Please, without any pictures, set down exactly the part of the listing below that opens with the line containing "Localized content reinforces" and closes with the line containing "be found in".

━━━━━━━━━━

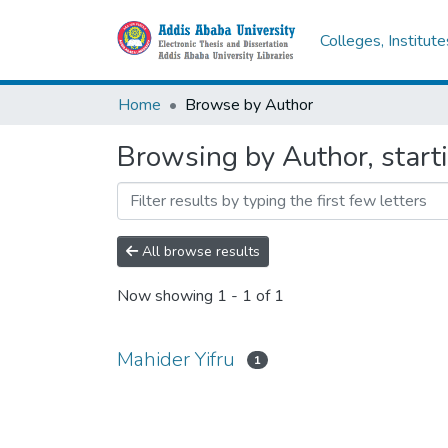
Colleges, Institut
Home
Browse by Author
Browsing by Author, start
All browse results
Now showing
1 - 1 of 1
Mahider Yifru
1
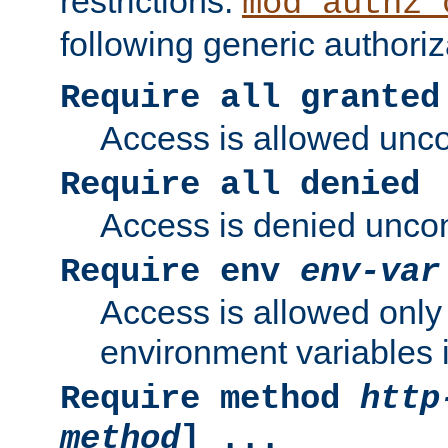
restrictions.
mod_authz_
following generic authoriz
Require all granted
Access is allowed uncon
Require all denied
Access is denied uncond
Require env
env-var
Access is allowed only 
environment variables i
Require method
http
method
] ...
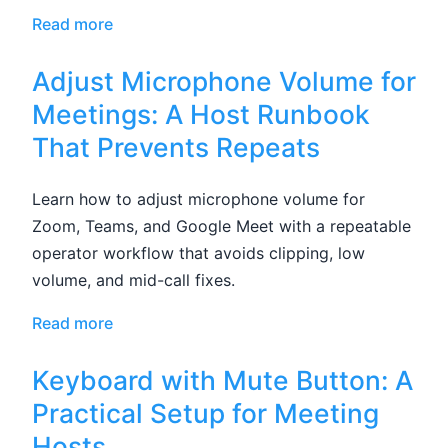
Read more
Adjust Microphone Volume for
Meetings: A Host Runbook
That Prevents Repeats
Learn how to adjust microphone volume for
Zoom, Teams, and Google Meet with a repeatable
operator workflow that avoids clipping, low
volume, and mid-call fixes.
Read more
Keyboard with Mute Button: A
Practical Setup for Meeting
Hosts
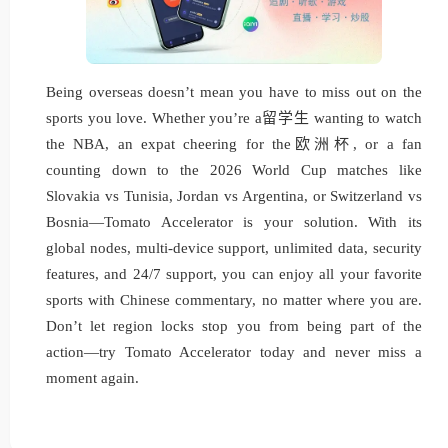
Being overseas doesn’t mean you have to miss out on the
sports you love. Whether you’re a留学生 wanting to watch
the NBA, an expat cheering for the欧洲杯, or a fan
counting down to the 2026 World Cup matches like
Slovakia vs Tunisia, Jordan vs Argentina, or Switzerland vs
Bosnia—Tomato Accelerator is your solution. With its
global nodes, multi-device support, unlimited data, security
features, and 24/7 support, you can enjoy all your favorite
sports with Chinese commentary, no matter where you are.
Don’t let region locks stop you from being part of the
action—try Tomato Accelerator today and never miss a
moment again.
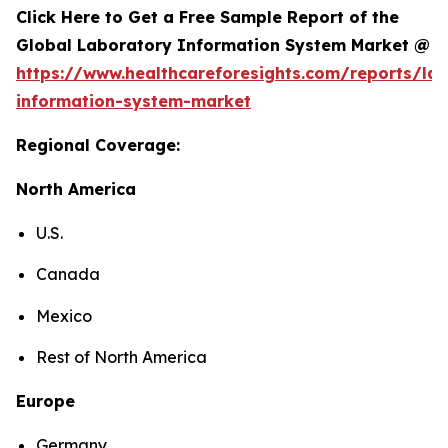
Click Here to Get a Free Sample Report of the
Global Laboratory Information System Market @
https://www.healthcareforesights.com/reports/la
information-system-market
Regional Coverage:
North America
U.S.
Canada
Mexico
Rest of North America
Europe
Germany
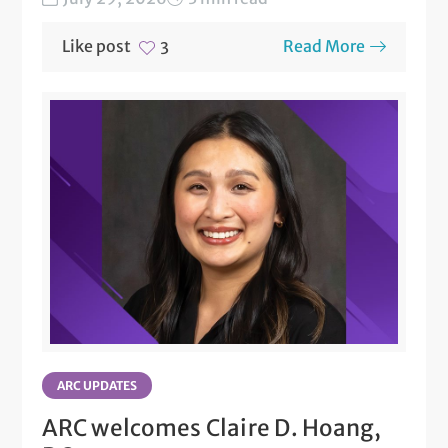
Like post
Read More
3
ARC UPDATES
ARC welcomes Claire D. Hoang,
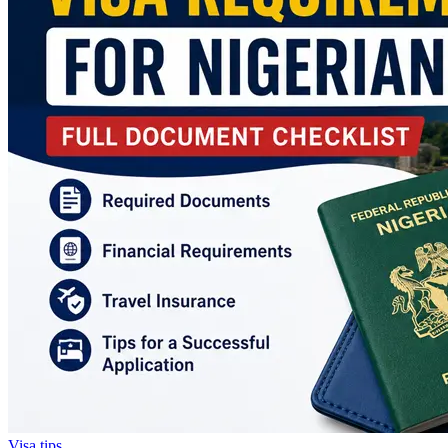
Visa tips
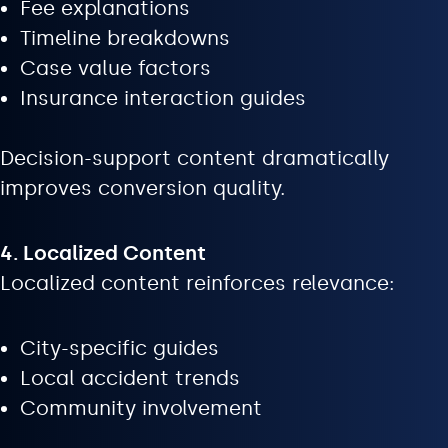
Fee explanations
Timeline breakdowns
Case value factors
Insurance interaction guides
Decision-support content dramatically
improves conversion quality.
4. Localized Content
Localized content reinforces relevance:
City-specific guides
Local accident trends
Community involvement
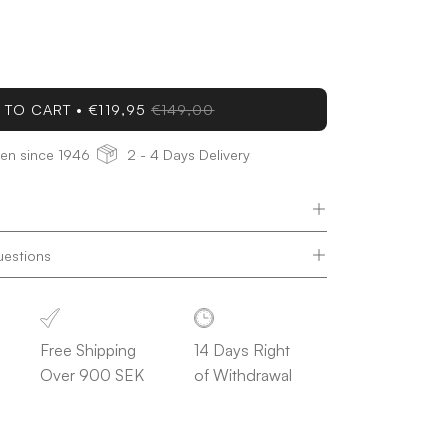
ease
tity
 TO CART
€119,95
€149,00
den since 1946
2 - 4 Days Delivery
uestions
Free Shipping
14 Days Right
Over 900 SEK
of Withdrawal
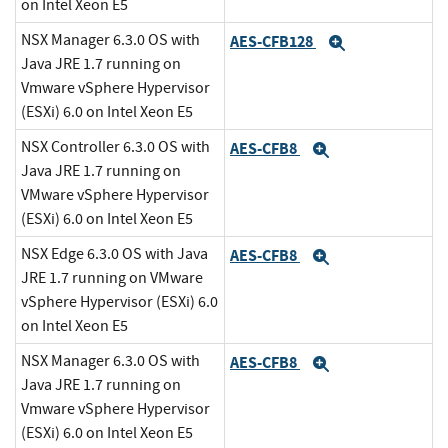
on Intel Xeon E5
NSX Manager 6.3.0 OS with
AES-CFB128
Expand
Java JRE 1.7 running on
Vmware vSphere Hypervisor
(ESXi) 6.0 on Intel Xeon E5
NSX Controller 6.3.0 OS with
AES-CFB8
Expand
Java JRE 1.7 running on
VMware vSphere Hypervisor
(ESXi) 6.0 on Intel Xeon E5
NSX Edge 6.3.0 OS with Java
AES-CFB8
Expand
JRE 1.7 running on VMware
vSphere Hypervisor (ESXi) 6.0
on Intel Xeon E5
NSX Manager 6.3.0 OS with
AES-CFB8
Expand
Java JRE 1.7 running on
Vmware vSphere Hypervisor
(ESXi) 6.0 on Intel Xeon E5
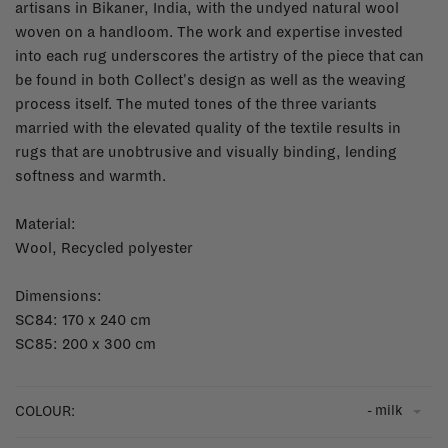
artisans in Bikaner, India, with the undyed natural wool
woven on a handloom. The work and expertise invested
into each rug underscores the artistry of the piece that can
be found in both Collect's design as well as the weaving
process itself. The muted tones of the three variants
married with the elevated quality of the textile results in
rugs that are unobtrusive and visually binding, lending
softness and warmth.
Material:
Wool, Recycled polyester
Dimensions:
SC84: 170 x 240 cm
SC85: 200 x 300 cm
- milk
COLOUR:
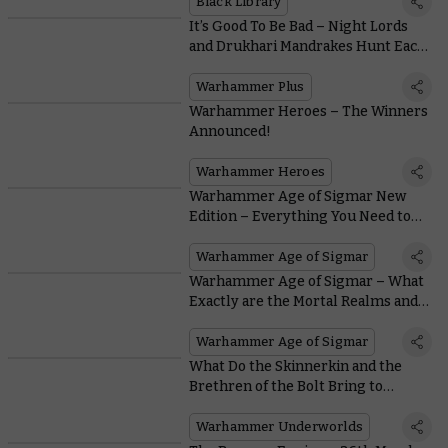
Black Library
It’s Good To Be Bad – Night Lords
and Drukhari Mandrakes Hunt Each
Other This Week on Warhammer+
Warhammer Plus
Warhammer Heroes – The Winners
Announced!
Warhammer Heroes
Warhammer Age of Sigmar New
Edition – Everything You Need to
Know
Warhammer Age of Sigmar
Warhammer Age of Sigmar – What
Exactly are the Mortal Realms and
Who Lives in Them?
Warhammer Age of Sigmar
What Do the Skinnerkin and the
Brethren of the Bolt Bring to
Warhammer Underworlds in
Wintermaw?
Warhammer Underworlds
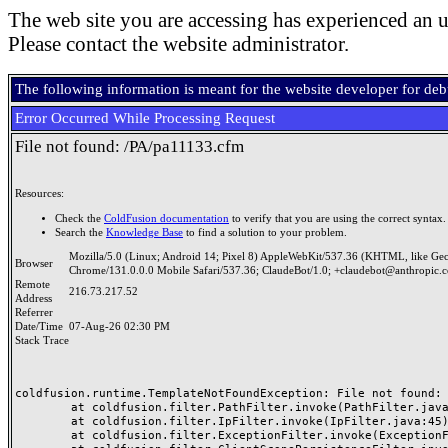
The web site you are accessing has experienced an u
Please contact the website administrator.
The following information is meant for the website developer for de
Error Occurred While Processing Request
File not found: /PA/pa11133.cfm
Resources:
Check the
ColdFusion documentation
to verify that you are using the correct syntax.
Search the
Knowledge Base
to find a solution to your problem.
Mozilla/5.0 (Linux; Android 14; Pixel 8) AppleWebKit/537.36 (KHTML, like Ge
Browser
Chrome/131.0.0.0 Mobile Safari/537.36; ClaudeBot/1.0; +claudebot@anthropic.
Remote
216.73.217.52
Address
Referrer
Date/Time
07-Aug-26 02:30 PM
Stack Trace
coldfusion.runtime.TemplateNotFoundException: File not found: /
	at coldfusion.filter.PathFilter.invoke(PathFilter.java:165)

	at coldfusion.filter.IpFilter.invoke(IpFilter.java:45)

	at coldfusion.filter.ExceptionFilter.invoke(ExceptionFilter.java:97)
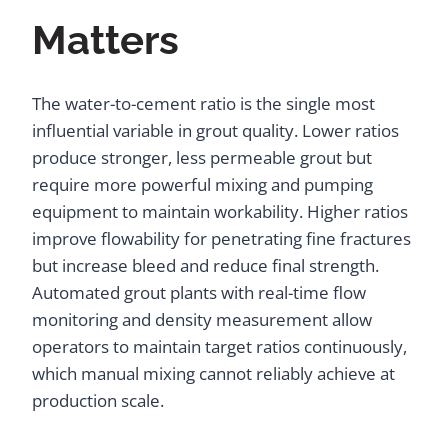
Matters
The water-to-cement ratio is the single most
influential variable in grout quality. Lower ratios
produce stronger, less permeable grout but
require more powerful mixing and pumping
equipment to maintain workability. Higher ratios
improve flowability for penetrating fine fractures
but increase bleed and reduce final strength.
Automated grout plants with real-time flow
monitoring and density measurement allow
operators to maintain target ratios continuously,
which manual mixing cannot reliably achieve at
production scale.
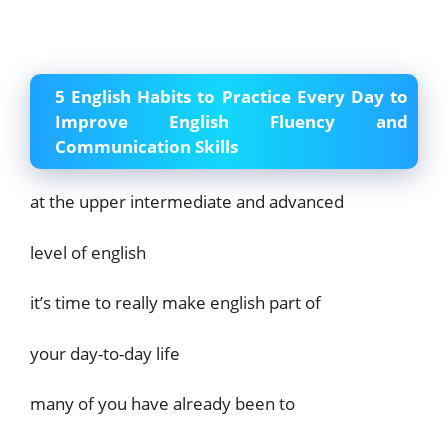
5 English Habits to Practice Every Day to
Improve English Fluency and
Communication Skills
at the upper intermediate and advanced
level of english
it’s time to really make english part of
your day-to-day life
many of you have already been to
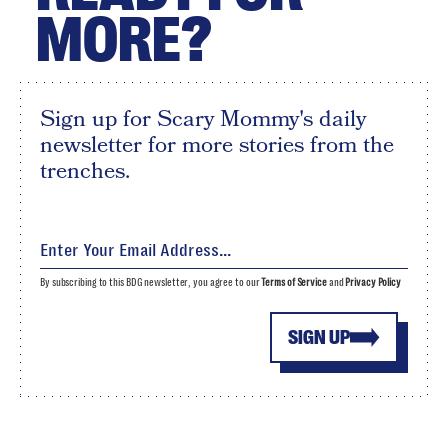
MORE?
Sign up for Scary Mommy's daily
newsletter for more stories from the
trenches.
By subscribing to this BDG newsletter, you agree to our
Terms of Service
and
Privacy Policy
SIGN UP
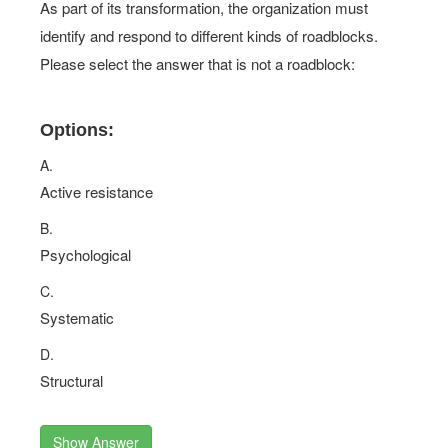
As part of its transformation, the organization must
identify and respond to different kinds of roadblocks.
Please select the answer that is not a roadblock:
Options:
A.
Active resistance
B.
Psychological
C.
Systematic
D.
Structural
Show Answer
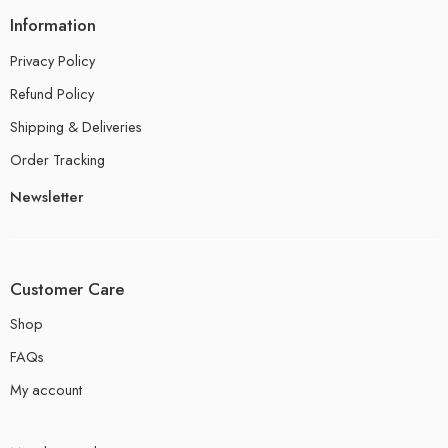
Information
Privacy Policy
Refund Policy
Shipping & Deliveries
Order Tracking
Newsletter
Customer Care
Shop
FAQs
My account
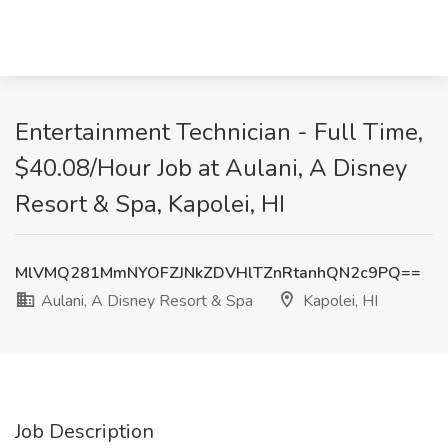
Entertainment Technician - Full Time,
$40.08/Hour Job at Aulani, A Disney
Resort & Spa, Kapolei, HI
MlVMQ281MmNYOFZJNkZDVHlTZnRtanhQN2c9PQ==
Aulani, A Disney Resort & Spa
Kapolei, HI
Job Description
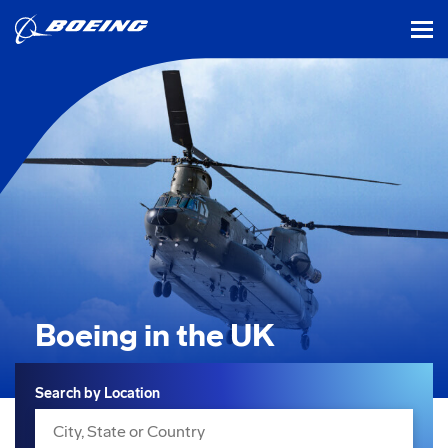
tog
Boeing in the UK
Search
Search by Location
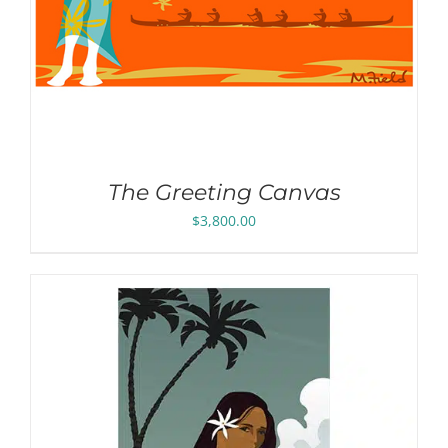
The Greeting Canvas
$
3,800.00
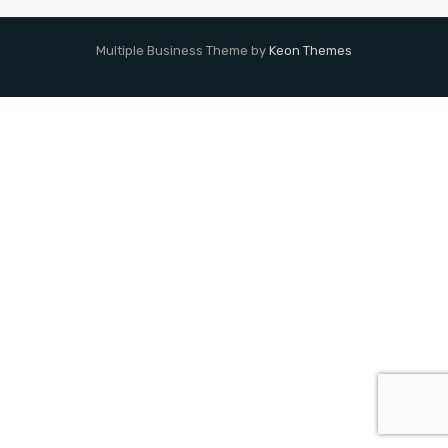
Multiple Business Theme by
Keon Themes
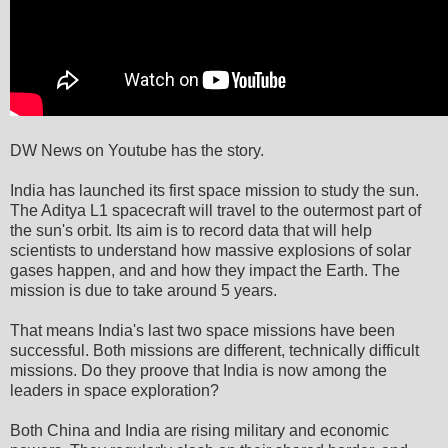
DW News on Youtube has the story.
India has launched its first space mission to study the sun.
The Aditya L1 spacecraft will travel to the outermost part of
the sun's orbit. Its aim is to record data that will help
scientists to understand how massive explosions of solar
gases happen, and and how they impact the Earth. The
mission is due to take around 5 years.
That means India's last two space missions have been
successful. Both missions are different, technically difficult
missions. Do they proove that India is now among the
leaders in space exploration?
Both China and India are rising military and economic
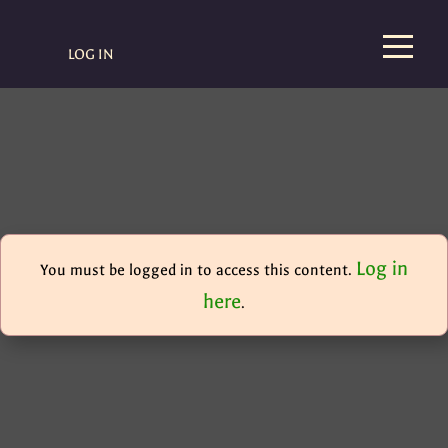
LOG IN
Log in
You must be logged in to access this content.
here
.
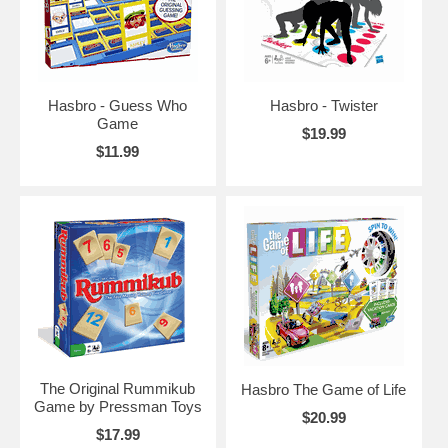
Hasbro - Guess Who
Hasbro - Twister
Game
$19.99
$11.99
The Original Rummikub
Hasbro The Game of Life
Game by Pressman Toys
$20.99
$17.99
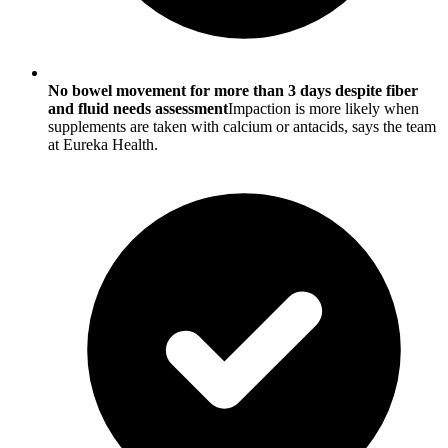
No bowel movement for more than 3 days despite fiber
and fluid needs assessment
Impaction is more likely when
supplements are taken with calcium or antacids, says the team
at Eureka Health.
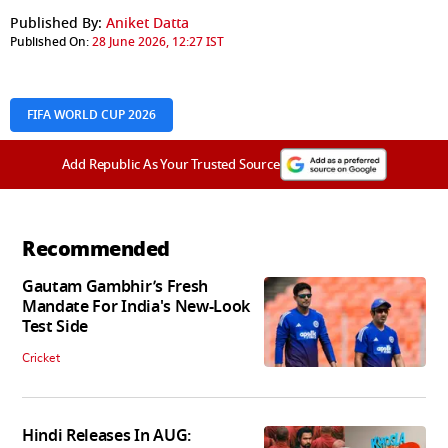
Published By:
Aniket Datta
Published On:
28 June 2026, 12:27 IST
FIFA WORLD CUP 2026
Add Republic As Your Trusted Source
Recommended
Gautam Gambhir’s Fresh
Mandate For India's New-Look
Test Side
Cricket
Hindi Releases In AUG:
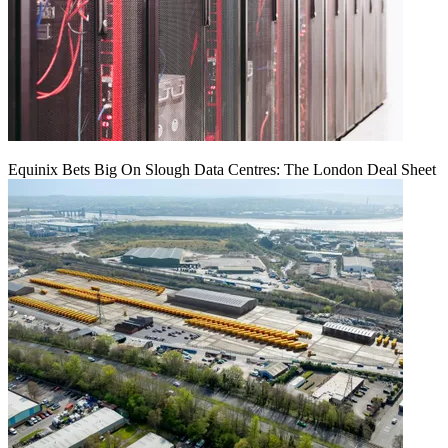
Equinix Bets Big On Slough Data Centres: The London Deal Sheet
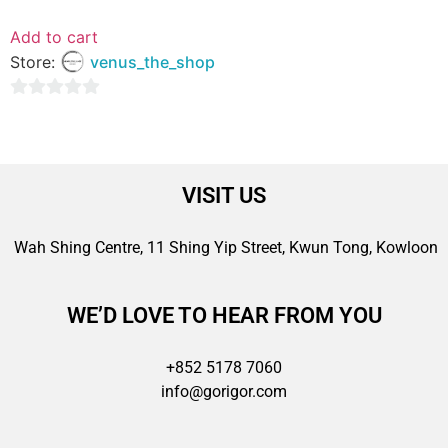
Add to cart
Store:
venus_the_shop
0
out
of
5
VISIT US
Wah Shing Centre, 11 Shing Yip Street, Kwun Tong, Kowloon
WE’D LOVE TO HEAR FROM YOU
+852 5178 7060
info@gorigor.com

━━━━━━━━━━

* _Answer for the task_:
Localized content reinforces relevance:
City-specific guides
Local accident trends
Community involvement
ease
tity
 TO CART
€119,95
€149,00
den since 1946
2 - 4 Days Delivery
uestions
Free Shipping
14 Days Right
Over 900 SEK
of Withdrawal
on Intel Xeon E5
NSX Manager 6.3.0 OS with
AES-CFB128
Expand
Java JRE 1.7 running on
Vmware vSphere Hypervisor
(ESXi) 6.0 on Intel Xeon E5
NSX Controller 6.3.0 OS with
AES-CFB8
Expand
Java JRE 1.7 running on
VMware vSphere Hypervisor
(ESXi) 6.0 on Intel Xeon E5
NSX Edge 6.3.0 OS with Java
AES-CFB8
Expand
JRE 1.7 running on VMware
vSphere Hypervisor (ESXi) 6.0
on Intel Xeon E5
NSX Manager 6.3.0 OS with
AES-CFB8
Expand
Java JRE 1.7 running on
Vmware vSphere Hypervisor
(ESXi) 6.0 on Intel Xeon E5
artisans in Bikaner, India, with the undyed natural wool
woven on a handloom. The work and expertise invested
into each rug underscores the artistry of the piece that can
be found in both Collect's design as well as the weaving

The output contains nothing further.